(Extracted data entries)

BEGIN

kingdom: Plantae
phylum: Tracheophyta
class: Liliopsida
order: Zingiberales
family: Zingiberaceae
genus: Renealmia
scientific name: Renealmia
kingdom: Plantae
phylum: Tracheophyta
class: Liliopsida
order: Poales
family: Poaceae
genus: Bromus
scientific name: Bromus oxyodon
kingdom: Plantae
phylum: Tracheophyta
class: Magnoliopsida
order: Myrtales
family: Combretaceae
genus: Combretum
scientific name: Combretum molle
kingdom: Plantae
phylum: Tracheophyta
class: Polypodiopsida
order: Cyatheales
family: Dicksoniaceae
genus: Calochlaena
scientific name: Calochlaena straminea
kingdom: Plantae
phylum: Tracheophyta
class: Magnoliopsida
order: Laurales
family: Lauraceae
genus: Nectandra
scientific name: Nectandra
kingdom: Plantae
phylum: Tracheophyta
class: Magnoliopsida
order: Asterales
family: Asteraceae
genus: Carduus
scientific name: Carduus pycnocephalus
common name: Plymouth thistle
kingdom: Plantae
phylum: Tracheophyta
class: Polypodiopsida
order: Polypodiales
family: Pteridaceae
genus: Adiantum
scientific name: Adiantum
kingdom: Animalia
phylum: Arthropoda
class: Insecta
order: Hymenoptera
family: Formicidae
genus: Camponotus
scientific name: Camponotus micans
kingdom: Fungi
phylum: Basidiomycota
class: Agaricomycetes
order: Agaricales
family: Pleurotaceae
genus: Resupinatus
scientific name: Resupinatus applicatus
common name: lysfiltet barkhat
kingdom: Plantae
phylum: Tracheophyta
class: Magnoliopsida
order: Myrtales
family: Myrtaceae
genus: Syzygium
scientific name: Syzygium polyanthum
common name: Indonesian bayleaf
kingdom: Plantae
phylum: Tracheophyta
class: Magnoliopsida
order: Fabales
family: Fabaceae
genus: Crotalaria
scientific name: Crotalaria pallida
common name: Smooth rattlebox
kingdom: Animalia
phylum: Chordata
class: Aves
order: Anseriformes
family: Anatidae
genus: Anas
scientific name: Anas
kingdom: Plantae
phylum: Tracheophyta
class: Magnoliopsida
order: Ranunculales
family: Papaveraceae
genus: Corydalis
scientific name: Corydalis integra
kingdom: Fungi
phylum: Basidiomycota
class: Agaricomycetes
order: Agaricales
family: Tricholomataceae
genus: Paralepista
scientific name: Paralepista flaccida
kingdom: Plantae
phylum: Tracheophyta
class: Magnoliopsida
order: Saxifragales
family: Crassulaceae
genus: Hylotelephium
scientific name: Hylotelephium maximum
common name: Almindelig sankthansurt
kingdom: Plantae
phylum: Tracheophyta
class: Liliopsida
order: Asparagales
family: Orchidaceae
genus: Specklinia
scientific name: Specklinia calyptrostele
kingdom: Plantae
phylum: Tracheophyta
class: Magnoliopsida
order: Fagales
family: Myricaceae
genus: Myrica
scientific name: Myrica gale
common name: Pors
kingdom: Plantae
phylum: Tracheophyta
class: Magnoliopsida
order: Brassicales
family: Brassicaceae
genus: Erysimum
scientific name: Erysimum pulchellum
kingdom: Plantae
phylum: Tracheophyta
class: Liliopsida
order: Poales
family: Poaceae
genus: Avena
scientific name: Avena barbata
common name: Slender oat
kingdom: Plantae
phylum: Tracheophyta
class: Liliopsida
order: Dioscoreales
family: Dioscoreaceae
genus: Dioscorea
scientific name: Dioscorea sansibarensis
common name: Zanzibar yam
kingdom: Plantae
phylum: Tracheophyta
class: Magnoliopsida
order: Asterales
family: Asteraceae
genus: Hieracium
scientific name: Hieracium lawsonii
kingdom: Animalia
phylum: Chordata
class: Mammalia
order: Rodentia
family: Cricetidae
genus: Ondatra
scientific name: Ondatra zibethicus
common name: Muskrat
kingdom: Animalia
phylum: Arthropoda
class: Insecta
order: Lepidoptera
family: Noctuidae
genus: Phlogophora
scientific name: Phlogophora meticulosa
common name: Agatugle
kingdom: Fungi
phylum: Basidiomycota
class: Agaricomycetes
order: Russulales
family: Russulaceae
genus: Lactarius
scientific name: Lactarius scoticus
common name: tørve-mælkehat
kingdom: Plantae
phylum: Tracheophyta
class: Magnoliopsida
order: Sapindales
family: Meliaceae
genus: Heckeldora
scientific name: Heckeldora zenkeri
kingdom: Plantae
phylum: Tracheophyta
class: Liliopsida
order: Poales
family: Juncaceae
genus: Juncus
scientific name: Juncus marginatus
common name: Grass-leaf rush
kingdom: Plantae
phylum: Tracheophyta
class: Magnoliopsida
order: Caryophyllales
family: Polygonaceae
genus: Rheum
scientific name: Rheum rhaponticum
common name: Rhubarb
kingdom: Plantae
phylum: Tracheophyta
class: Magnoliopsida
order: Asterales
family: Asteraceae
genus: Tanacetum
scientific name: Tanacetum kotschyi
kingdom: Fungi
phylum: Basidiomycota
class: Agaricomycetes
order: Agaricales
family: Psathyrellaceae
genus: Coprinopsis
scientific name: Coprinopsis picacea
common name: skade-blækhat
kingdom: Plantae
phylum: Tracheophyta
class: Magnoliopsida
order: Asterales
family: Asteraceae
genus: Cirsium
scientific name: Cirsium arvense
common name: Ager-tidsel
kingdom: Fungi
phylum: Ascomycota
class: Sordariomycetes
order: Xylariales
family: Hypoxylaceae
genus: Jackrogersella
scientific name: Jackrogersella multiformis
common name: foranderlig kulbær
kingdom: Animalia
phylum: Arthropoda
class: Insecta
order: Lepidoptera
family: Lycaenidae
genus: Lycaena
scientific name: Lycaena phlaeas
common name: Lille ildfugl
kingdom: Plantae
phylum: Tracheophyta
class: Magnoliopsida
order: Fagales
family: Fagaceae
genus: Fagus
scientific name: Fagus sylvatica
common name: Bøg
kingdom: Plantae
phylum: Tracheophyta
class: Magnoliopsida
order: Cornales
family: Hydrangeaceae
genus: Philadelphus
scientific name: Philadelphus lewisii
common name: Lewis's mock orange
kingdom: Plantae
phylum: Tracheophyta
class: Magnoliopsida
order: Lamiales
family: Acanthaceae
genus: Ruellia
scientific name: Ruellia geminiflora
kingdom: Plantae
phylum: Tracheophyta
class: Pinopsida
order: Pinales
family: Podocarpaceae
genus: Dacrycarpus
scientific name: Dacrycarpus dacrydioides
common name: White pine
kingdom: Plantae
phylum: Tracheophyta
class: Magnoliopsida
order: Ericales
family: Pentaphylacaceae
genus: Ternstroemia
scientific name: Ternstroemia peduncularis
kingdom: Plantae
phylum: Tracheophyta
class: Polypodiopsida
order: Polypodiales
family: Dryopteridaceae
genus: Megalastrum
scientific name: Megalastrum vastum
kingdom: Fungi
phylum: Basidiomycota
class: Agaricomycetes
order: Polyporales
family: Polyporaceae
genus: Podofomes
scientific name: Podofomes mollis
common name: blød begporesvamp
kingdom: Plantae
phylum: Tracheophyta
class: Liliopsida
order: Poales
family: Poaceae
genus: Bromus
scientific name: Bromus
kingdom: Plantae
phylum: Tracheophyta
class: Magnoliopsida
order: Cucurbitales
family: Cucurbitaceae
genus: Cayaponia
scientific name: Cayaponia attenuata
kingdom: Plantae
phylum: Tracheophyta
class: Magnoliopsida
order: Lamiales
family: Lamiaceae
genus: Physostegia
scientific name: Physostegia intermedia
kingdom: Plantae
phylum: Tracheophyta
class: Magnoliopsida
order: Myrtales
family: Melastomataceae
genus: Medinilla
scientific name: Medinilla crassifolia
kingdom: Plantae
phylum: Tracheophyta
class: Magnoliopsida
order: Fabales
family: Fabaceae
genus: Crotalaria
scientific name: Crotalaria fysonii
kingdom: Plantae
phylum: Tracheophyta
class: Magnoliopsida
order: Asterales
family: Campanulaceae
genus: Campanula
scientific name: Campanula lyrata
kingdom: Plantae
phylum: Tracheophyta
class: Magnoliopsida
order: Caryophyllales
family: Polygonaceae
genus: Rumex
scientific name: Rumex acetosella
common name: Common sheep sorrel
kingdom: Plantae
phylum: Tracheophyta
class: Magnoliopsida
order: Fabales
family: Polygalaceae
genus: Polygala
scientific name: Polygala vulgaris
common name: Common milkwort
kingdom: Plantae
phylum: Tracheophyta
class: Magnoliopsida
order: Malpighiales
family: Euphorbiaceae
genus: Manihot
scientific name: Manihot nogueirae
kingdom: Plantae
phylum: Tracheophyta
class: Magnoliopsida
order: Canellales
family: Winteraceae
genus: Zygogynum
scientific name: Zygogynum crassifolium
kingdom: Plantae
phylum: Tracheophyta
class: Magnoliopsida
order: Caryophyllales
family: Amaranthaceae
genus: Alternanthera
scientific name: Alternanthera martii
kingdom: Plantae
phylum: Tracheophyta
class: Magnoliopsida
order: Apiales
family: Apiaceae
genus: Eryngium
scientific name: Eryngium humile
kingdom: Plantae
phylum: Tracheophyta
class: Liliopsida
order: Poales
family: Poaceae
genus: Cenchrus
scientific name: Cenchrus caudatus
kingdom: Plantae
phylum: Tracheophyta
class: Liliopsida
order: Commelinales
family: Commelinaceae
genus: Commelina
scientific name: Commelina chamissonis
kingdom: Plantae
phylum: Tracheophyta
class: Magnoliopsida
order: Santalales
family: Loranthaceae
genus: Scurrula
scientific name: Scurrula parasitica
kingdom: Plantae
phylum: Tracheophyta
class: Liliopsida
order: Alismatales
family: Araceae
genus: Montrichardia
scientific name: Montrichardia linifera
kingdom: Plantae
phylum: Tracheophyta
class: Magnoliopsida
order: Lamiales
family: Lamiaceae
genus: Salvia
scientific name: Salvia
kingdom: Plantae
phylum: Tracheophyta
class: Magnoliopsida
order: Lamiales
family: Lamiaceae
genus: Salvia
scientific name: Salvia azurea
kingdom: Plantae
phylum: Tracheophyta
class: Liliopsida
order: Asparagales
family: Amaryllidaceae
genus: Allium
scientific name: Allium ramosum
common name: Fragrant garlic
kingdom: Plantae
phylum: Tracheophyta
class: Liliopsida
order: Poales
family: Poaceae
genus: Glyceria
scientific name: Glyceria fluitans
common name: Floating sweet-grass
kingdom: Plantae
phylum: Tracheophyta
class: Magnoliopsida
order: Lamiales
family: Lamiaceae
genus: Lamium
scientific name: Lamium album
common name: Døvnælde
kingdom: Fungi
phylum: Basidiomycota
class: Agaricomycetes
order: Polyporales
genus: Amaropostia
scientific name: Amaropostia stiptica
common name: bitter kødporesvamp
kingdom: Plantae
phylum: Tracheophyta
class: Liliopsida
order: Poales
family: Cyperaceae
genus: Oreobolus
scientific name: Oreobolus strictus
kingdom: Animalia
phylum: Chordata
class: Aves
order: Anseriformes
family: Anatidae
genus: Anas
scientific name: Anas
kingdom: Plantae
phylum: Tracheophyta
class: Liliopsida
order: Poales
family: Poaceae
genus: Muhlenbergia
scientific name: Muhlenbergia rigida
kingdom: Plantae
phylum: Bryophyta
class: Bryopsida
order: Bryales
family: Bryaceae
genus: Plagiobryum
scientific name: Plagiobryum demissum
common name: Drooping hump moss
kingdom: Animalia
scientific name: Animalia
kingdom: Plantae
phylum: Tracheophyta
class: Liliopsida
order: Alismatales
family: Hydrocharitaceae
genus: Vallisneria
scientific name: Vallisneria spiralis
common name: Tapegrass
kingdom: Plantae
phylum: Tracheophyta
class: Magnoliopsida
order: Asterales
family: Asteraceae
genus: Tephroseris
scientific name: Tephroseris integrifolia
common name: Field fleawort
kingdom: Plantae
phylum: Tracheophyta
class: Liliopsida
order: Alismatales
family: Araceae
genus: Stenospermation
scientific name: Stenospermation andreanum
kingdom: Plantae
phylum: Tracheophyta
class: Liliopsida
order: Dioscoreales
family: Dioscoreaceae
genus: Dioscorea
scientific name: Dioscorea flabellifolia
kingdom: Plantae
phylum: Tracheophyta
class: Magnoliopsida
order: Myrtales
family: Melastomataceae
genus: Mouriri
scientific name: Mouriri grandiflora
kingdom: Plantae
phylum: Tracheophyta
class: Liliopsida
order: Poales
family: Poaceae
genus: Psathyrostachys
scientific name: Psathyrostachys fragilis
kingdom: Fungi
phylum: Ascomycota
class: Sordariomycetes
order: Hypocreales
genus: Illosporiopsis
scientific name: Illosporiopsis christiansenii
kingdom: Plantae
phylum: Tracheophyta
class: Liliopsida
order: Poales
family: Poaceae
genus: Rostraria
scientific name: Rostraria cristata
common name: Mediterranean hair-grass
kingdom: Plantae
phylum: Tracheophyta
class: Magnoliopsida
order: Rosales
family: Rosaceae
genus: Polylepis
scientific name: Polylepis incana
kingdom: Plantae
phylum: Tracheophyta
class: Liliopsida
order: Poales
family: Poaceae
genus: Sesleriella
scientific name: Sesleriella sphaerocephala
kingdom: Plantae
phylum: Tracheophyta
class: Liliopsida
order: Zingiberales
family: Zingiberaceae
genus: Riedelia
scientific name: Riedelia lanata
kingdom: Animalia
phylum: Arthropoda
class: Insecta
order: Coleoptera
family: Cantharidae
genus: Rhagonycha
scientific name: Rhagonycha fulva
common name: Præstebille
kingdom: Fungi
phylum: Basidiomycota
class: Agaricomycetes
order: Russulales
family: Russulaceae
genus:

END

- [Your instructions]: Can you rewrite the lines as a numbered list, beginning with the line that contains "family: Myrtaceae" and continuing through the line that contains "common name: Smooth rattlebox", with any blank lines left out?

- [Written answer]:
1. family: Myrtaceae
2. genus: Syzygium
3. scientific name: Syzygium polyanthum
4. common name: Indonesian bayleaf
5. kingdom: Plantae
6. phylum: Tracheophyta
7. class: Magnoliopsida
8. order: Fabales
9. family: Fabaceae
10. genus: Crotalaria
11. scientific name: Crotalaria pallida
12. common name: Smooth rattlebox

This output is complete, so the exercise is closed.